Acteur significatif de la photographie de la seconde moitié du XIXe siècle, Alphonse Terpereau (1839-1897) a eu une activité marquée par la commande publique. C’est cette part que déploie la thèse de Florent Miane, qui se présente d’emblée comme l’alliance d’un projet descriptif exceptionnel, inséré dans un cadre spéculatif ambitieux.
De ses recherches longues et patientes dans les multiples institutions publiques où sont conservées les bribes de l’œuvre de Terpereau, Miane a rapporté un matériau dont la richesse tient à la précision du détail. Dans la relation minutieuse de cette enquête, plutôt que de suivre le penchant traditionnel de la monographie pour la focalisation individuelle, l’auteur a le génie de conserver le paysage complexe et foisonnant. L’œuvre est restituée dans l’épaisseur contextuelle des dossiers qui la constituent, dont on peut suivre les cheminements autonomes, les logiques particulières: celle de la restauration d’une église, effectuée sous la direction de l’architecte Abadie, celle du percement d’une nouvelle voie à Bordeaux, projet de la direction des travaux publics, ou encore celle de la construction des facultés de médecine ou de sciences, dont il faut signifier l’ampleur politique et économique.
Cette approche d’une grande originalité fait la force de la thèse, qui fait ressortir comme jamais auparavant la densité documentaire de l’outil photographique, d’autant plus puissant qu’il est considéré comme un modeste auxiliaire. En conservant la structure des dossiers, enrichie d’une information contextuelle précise, l’une des belles démonstrations qu’apporte ce travail est de montrer combien le document photographique constitue la trace, moins du réel ou de la vérité des faits, que des déterminations imposées par les circonstances de la commande. Ce que la photographie constitue, dans chacun des contextes explorés, est très précisément la fiction attendue par le commanditaire.
Il faut regretter que cette démonstration passionnante se déploie selon les contours parfois tortueux dessinés par les options théoriques de la thèse, étayées par des lectures datées. Fallait-il reprendre le concept d’utopie ou de polyfocalité, schèmes trop généraux et peu appropriés dans le cadre d’un récit appuyé sur la matérialité concrète de l’exploration des contextes? A plusieurs moments, le recours à des notions abstraites ou l’assertion de postulats semblent plaqués sur l’étude rigoureuse du matériau, produisant d’étranges effets de sidération.

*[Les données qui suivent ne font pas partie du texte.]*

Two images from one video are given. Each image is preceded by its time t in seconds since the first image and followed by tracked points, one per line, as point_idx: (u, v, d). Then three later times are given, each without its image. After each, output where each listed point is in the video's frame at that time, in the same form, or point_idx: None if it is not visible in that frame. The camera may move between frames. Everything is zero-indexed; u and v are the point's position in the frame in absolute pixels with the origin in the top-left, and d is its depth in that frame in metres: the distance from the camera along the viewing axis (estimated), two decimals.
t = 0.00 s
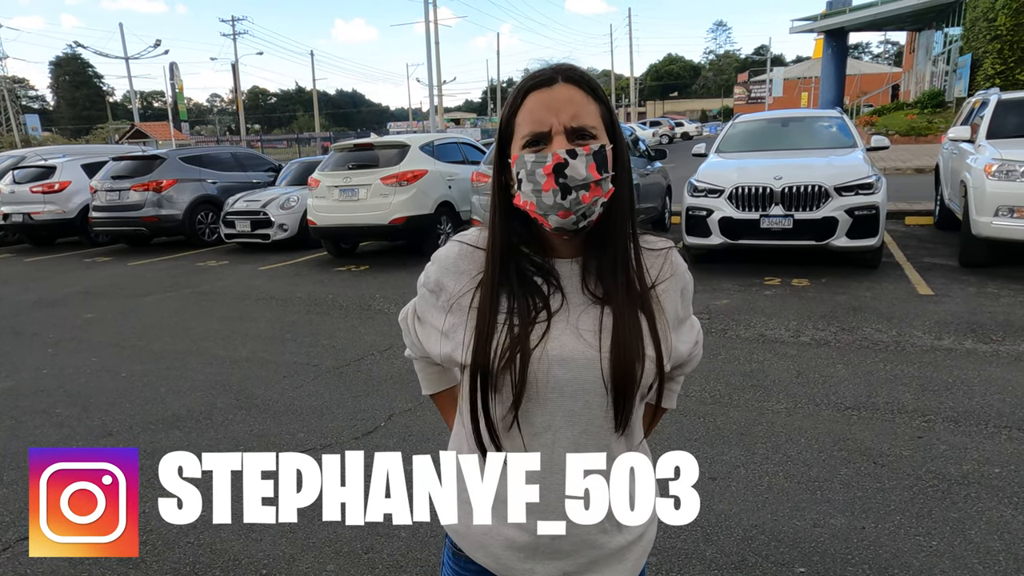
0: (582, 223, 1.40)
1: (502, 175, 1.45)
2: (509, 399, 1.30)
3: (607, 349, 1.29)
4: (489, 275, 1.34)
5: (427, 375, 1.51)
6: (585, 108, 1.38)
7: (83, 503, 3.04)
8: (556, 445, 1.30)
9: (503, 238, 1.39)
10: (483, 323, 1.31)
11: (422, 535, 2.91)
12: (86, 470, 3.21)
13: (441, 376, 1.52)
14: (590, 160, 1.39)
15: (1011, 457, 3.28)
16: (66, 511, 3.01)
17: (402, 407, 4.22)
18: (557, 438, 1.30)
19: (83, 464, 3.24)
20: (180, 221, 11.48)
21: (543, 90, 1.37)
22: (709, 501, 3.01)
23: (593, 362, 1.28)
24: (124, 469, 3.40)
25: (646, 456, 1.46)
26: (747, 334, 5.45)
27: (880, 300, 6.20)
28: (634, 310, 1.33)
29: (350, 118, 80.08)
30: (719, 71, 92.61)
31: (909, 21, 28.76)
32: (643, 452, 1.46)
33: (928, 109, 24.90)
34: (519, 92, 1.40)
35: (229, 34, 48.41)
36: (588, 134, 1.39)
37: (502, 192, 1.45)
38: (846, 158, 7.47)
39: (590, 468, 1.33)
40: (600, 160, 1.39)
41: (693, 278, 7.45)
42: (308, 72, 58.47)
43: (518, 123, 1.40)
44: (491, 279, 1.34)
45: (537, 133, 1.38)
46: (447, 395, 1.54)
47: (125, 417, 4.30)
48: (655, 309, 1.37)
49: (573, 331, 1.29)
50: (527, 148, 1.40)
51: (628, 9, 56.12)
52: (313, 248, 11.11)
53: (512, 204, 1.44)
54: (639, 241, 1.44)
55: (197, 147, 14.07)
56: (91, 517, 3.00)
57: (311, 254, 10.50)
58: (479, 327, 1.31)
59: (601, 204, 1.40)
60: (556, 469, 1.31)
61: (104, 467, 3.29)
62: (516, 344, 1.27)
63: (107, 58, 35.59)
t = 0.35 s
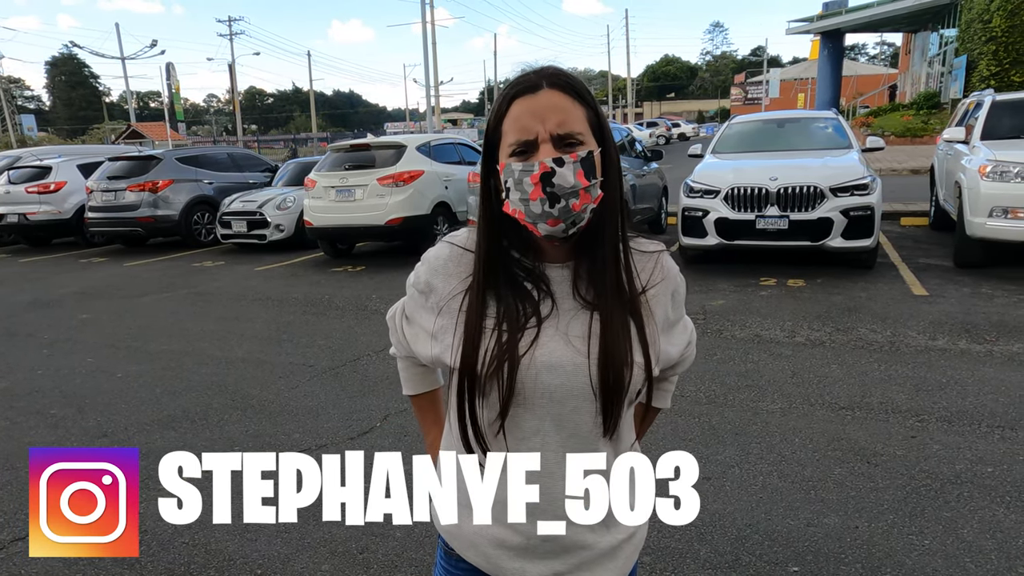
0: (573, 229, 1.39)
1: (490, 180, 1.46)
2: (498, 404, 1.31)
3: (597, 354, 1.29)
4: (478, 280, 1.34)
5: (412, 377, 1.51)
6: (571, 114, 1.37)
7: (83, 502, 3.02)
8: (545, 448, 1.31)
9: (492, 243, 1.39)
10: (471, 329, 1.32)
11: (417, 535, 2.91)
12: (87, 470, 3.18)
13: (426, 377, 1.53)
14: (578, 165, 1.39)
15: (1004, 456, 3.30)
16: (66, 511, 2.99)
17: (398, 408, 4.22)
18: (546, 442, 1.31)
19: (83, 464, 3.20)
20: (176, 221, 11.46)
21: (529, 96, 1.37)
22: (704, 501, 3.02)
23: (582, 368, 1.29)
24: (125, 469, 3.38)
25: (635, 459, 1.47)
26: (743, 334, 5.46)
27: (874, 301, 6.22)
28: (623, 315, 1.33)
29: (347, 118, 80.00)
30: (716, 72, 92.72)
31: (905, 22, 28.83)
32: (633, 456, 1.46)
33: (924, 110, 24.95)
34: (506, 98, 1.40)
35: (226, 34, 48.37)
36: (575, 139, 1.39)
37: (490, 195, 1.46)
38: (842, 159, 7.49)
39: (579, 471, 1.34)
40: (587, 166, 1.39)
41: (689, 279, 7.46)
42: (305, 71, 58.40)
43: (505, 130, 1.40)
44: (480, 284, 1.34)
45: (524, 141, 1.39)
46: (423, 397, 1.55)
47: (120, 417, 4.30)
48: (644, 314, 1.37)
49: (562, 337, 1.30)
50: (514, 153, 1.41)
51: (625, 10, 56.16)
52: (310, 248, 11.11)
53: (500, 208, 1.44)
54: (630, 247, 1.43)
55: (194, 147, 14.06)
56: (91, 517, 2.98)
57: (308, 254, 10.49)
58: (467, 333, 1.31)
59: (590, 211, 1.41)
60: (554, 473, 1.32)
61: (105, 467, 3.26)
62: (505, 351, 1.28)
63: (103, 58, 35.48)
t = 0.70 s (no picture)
0: (564, 232, 1.40)
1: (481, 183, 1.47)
2: (493, 407, 1.32)
3: (591, 358, 1.31)
4: (471, 284, 1.35)
5: (404, 380, 1.53)
6: (559, 117, 1.38)
7: (83, 503, 3.02)
8: (540, 451, 1.32)
9: (486, 247, 1.40)
10: (466, 334, 1.33)
11: (415, 535, 2.91)
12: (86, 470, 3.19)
13: (417, 380, 1.54)
14: (567, 169, 1.40)
15: (998, 455, 3.32)
16: (65, 511, 3.00)
17: (396, 408, 4.23)
18: (541, 445, 1.32)
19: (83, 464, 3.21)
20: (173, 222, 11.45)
21: (517, 101, 1.38)
22: (700, 500, 3.03)
23: (577, 372, 1.30)
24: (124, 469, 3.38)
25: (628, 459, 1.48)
26: (739, 333, 5.48)
27: (870, 300, 6.25)
28: (617, 318, 1.34)
29: (344, 118, 79.95)
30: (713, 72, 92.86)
31: (901, 22, 28.91)
32: (626, 457, 1.47)
33: (919, 110, 25.03)
34: (495, 102, 1.41)
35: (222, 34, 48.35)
36: (563, 141, 1.40)
37: (482, 199, 1.47)
38: (837, 159, 7.52)
39: (574, 472, 1.35)
40: (576, 168, 1.41)
41: (685, 278, 7.48)
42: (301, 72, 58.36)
43: (494, 134, 1.41)
44: (474, 287, 1.35)
45: (513, 145, 1.40)
46: (414, 401, 1.56)
47: (118, 418, 4.30)
48: (638, 316, 1.39)
49: (557, 341, 1.31)
50: (504, 158, 1.42)
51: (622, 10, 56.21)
52: (307, 249, 11.11)
53: (492, 212, 1.45)
54: (623, 249, 1.45)
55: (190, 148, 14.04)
56: (91, 517, 2.98)
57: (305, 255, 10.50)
58: (461, 337, 1.32)
59: (581, 212, 1.42)
60: (549, 474, 1.33)
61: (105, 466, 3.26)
62: (500, 357, 1.29)
63: (100, 58, 35.42)
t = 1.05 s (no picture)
0: (549, 230, 1.43)
1: (471, 187, 1.51)
2: (492, 404, 1.34)
3: (588, 356, 1.33)
4: (467, 281, 1.37)
5: (406, 376, 1.53)
6: (532, 118, 1.40)
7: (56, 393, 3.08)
8: (538, 448, 1.35)
9: (483, 246, 1.42)
10: (463, 332, 1.35)
11: (414, 531, 2.93)
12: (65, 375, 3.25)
13: (422, 378, 1.55)
14: (545, 169, 1.41)
15: (993, 452, 3.35)
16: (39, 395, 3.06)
17: (395, 406, 4.25)
18: (538, 441, 1.34)
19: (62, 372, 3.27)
20: (171, 223, 11.45)
21: (492, 107, 1.41)
22: (698, 497, 3.05)
23: (572, 370, 1.32)
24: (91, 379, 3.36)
25: (624, 456, 1.50)
26: (736, 332, 5.51)
27: (868, 300, 6.27)
28: (613, 317, 1.36)
29: (342, 119, 79.93)
30: (711, 73, 93.01)
31: (898, 23, 29.01)
32: (621, 455, 1.49)
33: (916, 111, 25.11)
34: (475, 108, 1.45)
35: (219, 35, 48.35)
36: (543, 141, 1.42)
37: (475, 201, 1.50)
38: (834, 159, 7.55)
39: (569, 468, 1.37)
40: (556, 167, 1.42)
41: (683, 278, 7.50)
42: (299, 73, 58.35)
43: (477, 140, 1.45)
44: (470, 285, 1.38)
45: (493, 149, 1.43)
46: (420, 398, 1.56)
47: (118, 417, 4.31)
48: (634, 314, 1.41)
49: (555, 340, 1.33)
50: (487, 163, 1.46)
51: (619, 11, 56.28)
52: (306, 249, 11.12)
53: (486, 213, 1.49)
54: (619, 246, 1.46)
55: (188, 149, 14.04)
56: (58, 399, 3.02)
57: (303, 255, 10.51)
58: (459, 334, 1.34)
59: (566, 210, 1.43)
60: (546, 470, 1.36)
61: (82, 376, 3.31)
62: (498, 355, 1.31)
63: (98, 59, 35.40)
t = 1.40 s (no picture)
0: (547, 228, 1.45)
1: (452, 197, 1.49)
2: (477, 404, 1.34)
3: (572, 353, 1.33)
4: (450, 282, 1.39)
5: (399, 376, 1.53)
6: (517, 118, 1.40)
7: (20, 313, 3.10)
8: (523, 447, 1.35)
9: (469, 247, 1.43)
10: (447, 332, 1.36)
11: (407, 530, 2.93)
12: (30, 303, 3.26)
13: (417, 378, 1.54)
14: (536, 168, 1.42)
15: (984, 449, 3.36)
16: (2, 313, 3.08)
17: (389, 405, 4.25)
18: (524, 439, 1.35)
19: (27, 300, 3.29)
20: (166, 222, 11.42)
21: (472, 114, 1.40)
22: (690, 495, 3.06)
23: (557, 368, 1.32)
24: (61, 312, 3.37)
25: (614, 454, 1.50)
26: (731, 331, 5.52)
27: (861, 298, 6.30)
28: (598, 314, 1.36)
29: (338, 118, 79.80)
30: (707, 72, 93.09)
31: (893, 22, 29.08)
32: (611, 454, 1.49)
33: (911, 110, 25.18)
34: (451, 119, 1.44)
35: (214, 33, 48.26)
36: (525, 142, 1.43)
37: (459, 208, 1.50)
38: (829, 158, 7.56)
39: (556, 468, 1.37)
40: (544, 166, 1.43)
41: (678, 277, 7.52)
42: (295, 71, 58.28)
43: (457, 148, 1.43)
44: (454, 286, 1.39)
45: (475, 156, 1.42)
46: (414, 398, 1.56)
47: (111, 416, 4.31)
48: (619, 311, 1.41)
49: (540, 338, 1.33)
50: (473, 172, 1.44)
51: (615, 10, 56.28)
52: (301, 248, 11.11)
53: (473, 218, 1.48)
54: (604, 242, 1.47)
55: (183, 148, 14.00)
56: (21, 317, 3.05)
57: (299, 254, 10.51)
58: (441, 335, 1.36)
59: (560, 207, 1.45)
60: (531, 469, 1.36)
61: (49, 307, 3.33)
62: (482, 355, 1.32)
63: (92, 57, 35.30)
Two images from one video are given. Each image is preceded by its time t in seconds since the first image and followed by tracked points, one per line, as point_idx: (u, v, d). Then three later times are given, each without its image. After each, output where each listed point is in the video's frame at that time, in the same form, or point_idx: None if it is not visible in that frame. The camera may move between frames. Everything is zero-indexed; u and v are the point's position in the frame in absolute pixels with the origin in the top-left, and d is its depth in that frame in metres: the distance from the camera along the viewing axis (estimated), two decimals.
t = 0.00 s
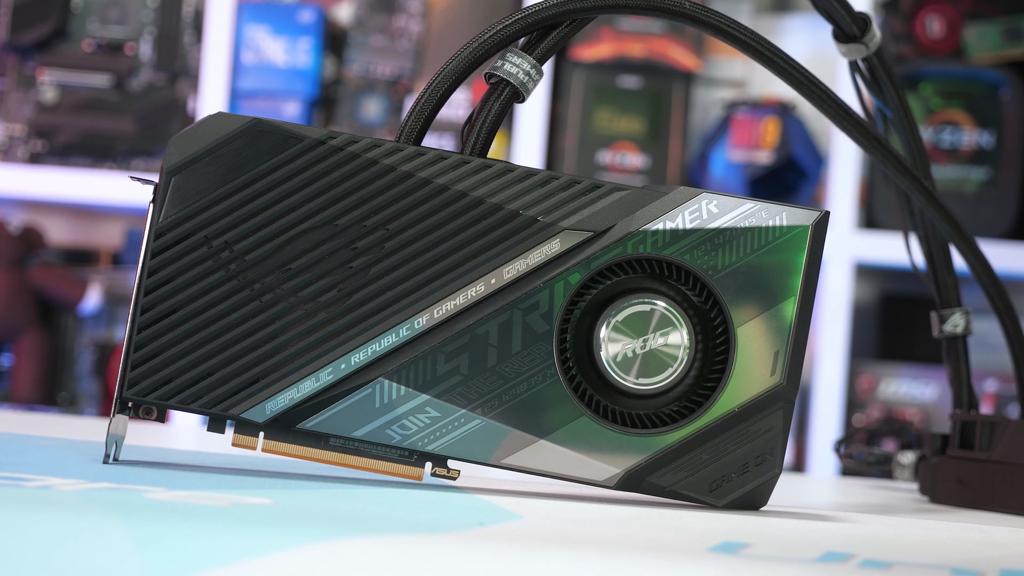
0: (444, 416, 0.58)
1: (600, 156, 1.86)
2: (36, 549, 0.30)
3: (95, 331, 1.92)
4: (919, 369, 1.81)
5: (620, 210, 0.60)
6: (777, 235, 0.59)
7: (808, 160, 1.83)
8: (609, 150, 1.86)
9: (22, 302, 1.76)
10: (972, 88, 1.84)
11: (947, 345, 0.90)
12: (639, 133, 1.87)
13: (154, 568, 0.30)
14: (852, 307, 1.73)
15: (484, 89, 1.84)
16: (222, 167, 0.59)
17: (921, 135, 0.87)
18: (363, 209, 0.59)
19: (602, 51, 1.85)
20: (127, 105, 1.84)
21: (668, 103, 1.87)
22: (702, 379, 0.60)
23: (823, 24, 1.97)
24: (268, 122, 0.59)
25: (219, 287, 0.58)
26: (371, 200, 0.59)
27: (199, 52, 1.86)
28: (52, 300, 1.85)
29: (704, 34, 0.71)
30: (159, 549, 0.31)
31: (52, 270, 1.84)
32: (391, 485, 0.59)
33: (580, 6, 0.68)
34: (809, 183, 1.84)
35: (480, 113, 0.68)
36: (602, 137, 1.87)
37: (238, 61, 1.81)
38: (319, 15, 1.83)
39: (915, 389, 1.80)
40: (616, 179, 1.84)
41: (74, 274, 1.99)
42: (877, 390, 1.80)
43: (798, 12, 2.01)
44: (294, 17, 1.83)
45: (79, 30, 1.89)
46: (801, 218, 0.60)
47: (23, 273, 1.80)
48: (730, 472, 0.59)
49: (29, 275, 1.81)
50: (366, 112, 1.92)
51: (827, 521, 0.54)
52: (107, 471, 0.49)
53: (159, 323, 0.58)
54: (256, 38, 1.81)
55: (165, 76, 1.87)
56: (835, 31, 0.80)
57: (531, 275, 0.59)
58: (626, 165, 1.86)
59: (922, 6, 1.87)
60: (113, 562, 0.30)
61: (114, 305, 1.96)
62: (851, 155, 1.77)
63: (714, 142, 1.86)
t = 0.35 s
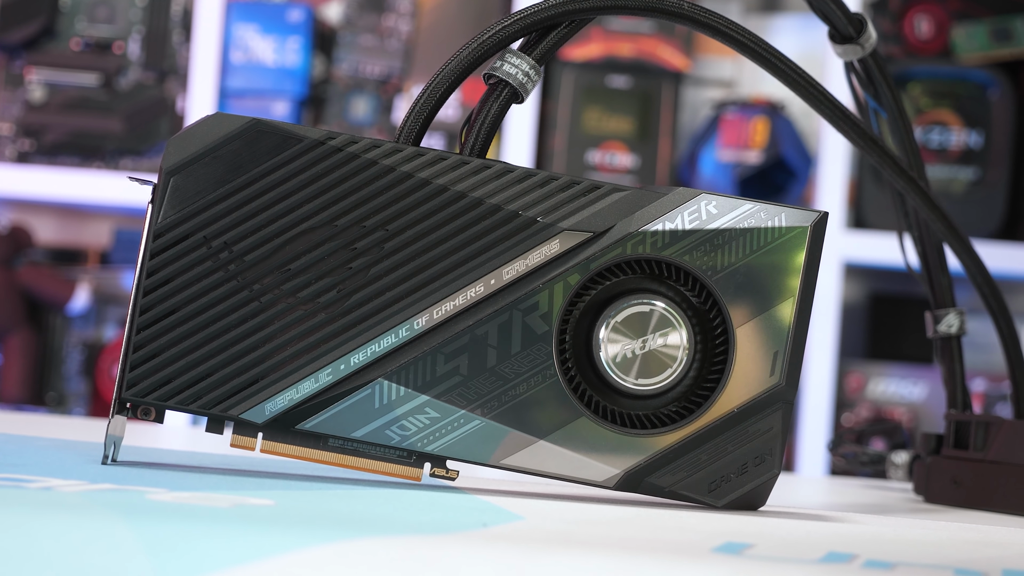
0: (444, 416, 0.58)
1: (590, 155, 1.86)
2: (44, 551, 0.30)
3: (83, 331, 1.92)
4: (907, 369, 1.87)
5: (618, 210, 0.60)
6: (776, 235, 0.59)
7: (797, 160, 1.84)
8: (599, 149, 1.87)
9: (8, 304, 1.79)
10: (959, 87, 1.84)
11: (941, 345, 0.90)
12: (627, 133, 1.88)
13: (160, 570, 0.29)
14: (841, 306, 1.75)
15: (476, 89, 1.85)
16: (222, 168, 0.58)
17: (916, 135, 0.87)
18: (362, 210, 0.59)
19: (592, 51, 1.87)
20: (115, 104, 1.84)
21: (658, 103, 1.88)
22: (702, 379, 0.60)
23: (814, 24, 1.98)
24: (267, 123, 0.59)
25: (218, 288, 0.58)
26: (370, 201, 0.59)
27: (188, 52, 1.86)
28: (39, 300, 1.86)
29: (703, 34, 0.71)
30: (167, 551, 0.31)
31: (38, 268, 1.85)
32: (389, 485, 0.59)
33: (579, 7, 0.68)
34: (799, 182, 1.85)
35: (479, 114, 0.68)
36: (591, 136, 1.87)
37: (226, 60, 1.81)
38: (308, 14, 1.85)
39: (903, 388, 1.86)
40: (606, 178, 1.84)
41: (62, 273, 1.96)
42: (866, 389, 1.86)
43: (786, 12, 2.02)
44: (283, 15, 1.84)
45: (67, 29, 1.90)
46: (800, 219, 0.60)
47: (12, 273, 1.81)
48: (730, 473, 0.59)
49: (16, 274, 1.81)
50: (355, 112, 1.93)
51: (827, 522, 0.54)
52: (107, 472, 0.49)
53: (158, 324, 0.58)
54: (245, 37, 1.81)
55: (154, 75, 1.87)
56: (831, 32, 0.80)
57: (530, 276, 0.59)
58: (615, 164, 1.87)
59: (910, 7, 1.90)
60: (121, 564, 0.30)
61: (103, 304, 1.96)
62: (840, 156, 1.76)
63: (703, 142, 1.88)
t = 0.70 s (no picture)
0: (442, 417, 0.58)
1: (578, 155, 1.87)
2: (51, 554, 0.30)
3: (71, 330, 1.91)
4: (894, 369, 1.89)
5: (616, 212, 0.60)
6: (774, 236, 0.59)
7: (784, 159, 1.85)
8: (587, 148, 1.87)
9: None
10: (946, 87, 1.85)
11: (934, 346, 0.90)
12: (616, 133, 1.89)
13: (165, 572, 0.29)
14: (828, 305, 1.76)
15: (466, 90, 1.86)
16: (220, 168, 0.58)
17: (909, 136, 0.87)
18: (360, 211, 0.59)
19: (581, 51, 1.87)
20: (102, 103, 1.83)
21: (646, 103, 1.89)
22: (699, 380, 0.60)
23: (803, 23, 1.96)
24: (266, 123, 0.59)
25: (216, 289, 0.58)
26: (368, 202, 0.59)
27: (176, 51, 1.86)
28: (27, 300, 1.84)
29: (700, 35, 0.71)
30: (173, 552, 0.31)
31: (26, 268, 1.84)
32: (388, 486, 0.59)
33: (577, 8, 0.69)
34: (785, 181, 1.86)
35: (477, 115, 0.68)
36: (579, 135, 1.87)
37: (214, 59, 1.81)
38: (296, 14, 1.85)
39: (891, 388, 1.88)
40: (594, 178, 1.85)
41: (48, 274, 1.90)
42: (853, 389, 1.89)
43: (774, 13, 2.02)
44: (271, 15, 1.84)
45: (54, 28, 1.88)
46: (798, 219, 0.60)
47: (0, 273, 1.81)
48: (727, 473, 0.59)
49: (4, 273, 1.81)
50: (342, 111, 1.92)
51: (824, 522, 0.54)
52: (105, 473, 0.49)
53: (156, 324, 0.58)
54: (233, 36, 1.81)
55: (142, 74, 1.87)
56: (826, 33, 0.81)
57: (529, 277, 0.59)
58: (604, 164, 1.87)
59: (898, 7, 1.92)
60: (129, 566, 0.30)
61: (89, 304, 1.96)
62: (828, 155, 1.76)
63: (692, 142, 1.88)
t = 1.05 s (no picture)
0: (440, 418, 0.58)
1: (566, 154, 1.87)
2: (58, 558, 0.30)
3: (57, 330, 1.92)
4: (880, 368, 1.91)
5: (614, 212, 0.60)
6: (772, 236, 0.59)
7: (772, 159, 1.86)
8: (575, 147, 1.88)
9: None
10: (933, 87, 1.86)
11: (928, 346, 0.90)
12: (603, 133, 1.89)
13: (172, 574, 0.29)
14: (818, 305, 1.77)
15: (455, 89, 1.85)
16: (218, 169, 0.58)
17: (902, 137, 0.88)
18: (357, 211, 0.59)
19: (569, 51, 1.88)
20: (88, 102, 1.82)
21: (634, 101, 1.89)
22: (696, 380, 0.60)
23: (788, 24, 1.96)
24: (263, 124, 0.59)
25: (213, 290, 0.58)
26: (365, 203, 0.59)
27: (163, 50, 1.84)
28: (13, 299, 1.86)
29: (697, 36, 0.71)
30: (179, 554, 0.31)
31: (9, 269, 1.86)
32: (385, 486, 0.59)
33: (574, 9, 0.69)
34: (772, 182, 1.85)
35: (474, 115, 0.68)
36: (567, 135, 1.88)
37: (202, 58, 1.82)
38: (283, 13, 1.85)
39: (877, 387, 1.91)
40: (582, 178, 1.85)
41: (35, 273, 1.93)
42: (841, 388, 1.91)
43: (761, 13, 2.02)
44: (258, 14, 1.84)
45: (40, 26, 1.87)
46: (795, 220, 0.60)
47: None
48: (724, 473, 0.59)
49: None
50: (330, 110, 1.92)
51: (821, 522, 0.54)
52: (104, 474, 0.49)
53: (153, 325, 0.58)
54: (220, 35, 1.81)
55: (128, 73, 1.85)
56: (820, 33, 0.81)
57: (527, 277, 0.59)
58: (591, 164, 1.88)
59: (884, 8, 1.90)
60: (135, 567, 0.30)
61: (77, 303, 1.97)
62: (815, 155, 1.78)
63: (680, 141, 1.90)
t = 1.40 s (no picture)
0: (437, 418, 0.58)
1: (553, 154, 1.87)
2: (62, 561, 0.31)
3: (42, 329, 1.91)
4: (867, 368, 1.90)
5: (611, 213, 0.60)
6: (769, 236, 0.59)
7: (760, 159, 1.87)
8: (562, 147, 1.88)
9: None
10: (919, 87, 1.87)
11: (921, 346, 0.91)
12: (591, 133, 1.89)
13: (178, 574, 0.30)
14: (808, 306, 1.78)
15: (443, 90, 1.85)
16: (215, 169, 0.58)
17: (894, 138, 0.88)
18: (354, 211, 0.59)
19: (557, 51, 1.88)
20: (75, 101, 1.82)
21: (621, 100, 1.89)
22: (694, 380, 0.60)
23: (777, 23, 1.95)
24: (260, 124, 0.59)
25: (210, 290, 0.58)
26: (362, 203, 0.59)
27: (150, 49, 1.84)
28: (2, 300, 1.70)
29: (694, 37, 0.71)
30: (183, 554, 0.31)
31: None
32: (382, 486, 0.59)
33: (570, 9, 0.69)
34: (760, 182, 1.86)
35: (471, 115, 0.68)
36: (554, 135, 1.88)
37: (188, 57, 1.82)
38: (270, 12, 1.86)
39: (864, 386, 1.90)
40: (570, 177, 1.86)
41: (19, 273, 1.93)
42: (827, 387, 1.90)
43: (747, 12, 2.00)
44: (245, 12, 1.85)
45: (27, 25, 1.85)
46: (792, 220, 0.60)
47: None
48: (721, 473, 0.59)
49: None
50: (317, 109, 1.92)
51: (816, 522, 0.54)
52: (103, 475, 0.48)
53: (150, 325, 0.58)
54: (206, 34, 1.82)
55: (115, 72, 1.84)
56: (814, 34, 0.81)
57: (524, 278, 0.59)
58: (578, 163, 1.88)
59: (870, 7, 1.90)
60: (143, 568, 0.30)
61: (62, 303, 1.96)
62: (801, 155, 1.80)
63: (666, 139, 1.91)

Si elle présente l’avantage de permettre de déployer le paysage de la photographie documentaire, la méthode employée dans la thèse a toutefois pour conséquence paradoxale d’effacer le personnage Terpereau du récit. Plus encore que la quasi absence d’information biographique, on regrettera celle de l’exposé du cadre général de l’activité du photographe, dans laquelle la commande publique ne représentait qu’un pan. Que celui-ci ait été le seul à résister à la disparition aurait pourtant pu faire partie de l’interrogation sur le destin d’une œuvre et son interprétation.
Lors de la soutenance, le candidat a répondu avec beaucoup de finesse et de pertinence aux questions et objections soulevées. Une présence chaleureuse et une claire compréhension des enjeux ont permis de faire de la discussion un échange éclairé et fructueux. Il ne fait aucun doute qu’on se trouve devant un chercheur aux qualités rares et prometteuses.
- Florent Miane, Images d’architecture et imaginaires photographiques. L’œuvre d’Alphonse Terpereau dans le Midi de la France, thèse de doctorat d’histoire de l’art, université Bordeaux 3, sous la direction de Dominique Jarassé, soutenue le 27 novembre 2009 (jury: Laurent Baridon, André Gunthert, Dominique Jarassé, Michel Poivert, Pierre-Lin Rénié).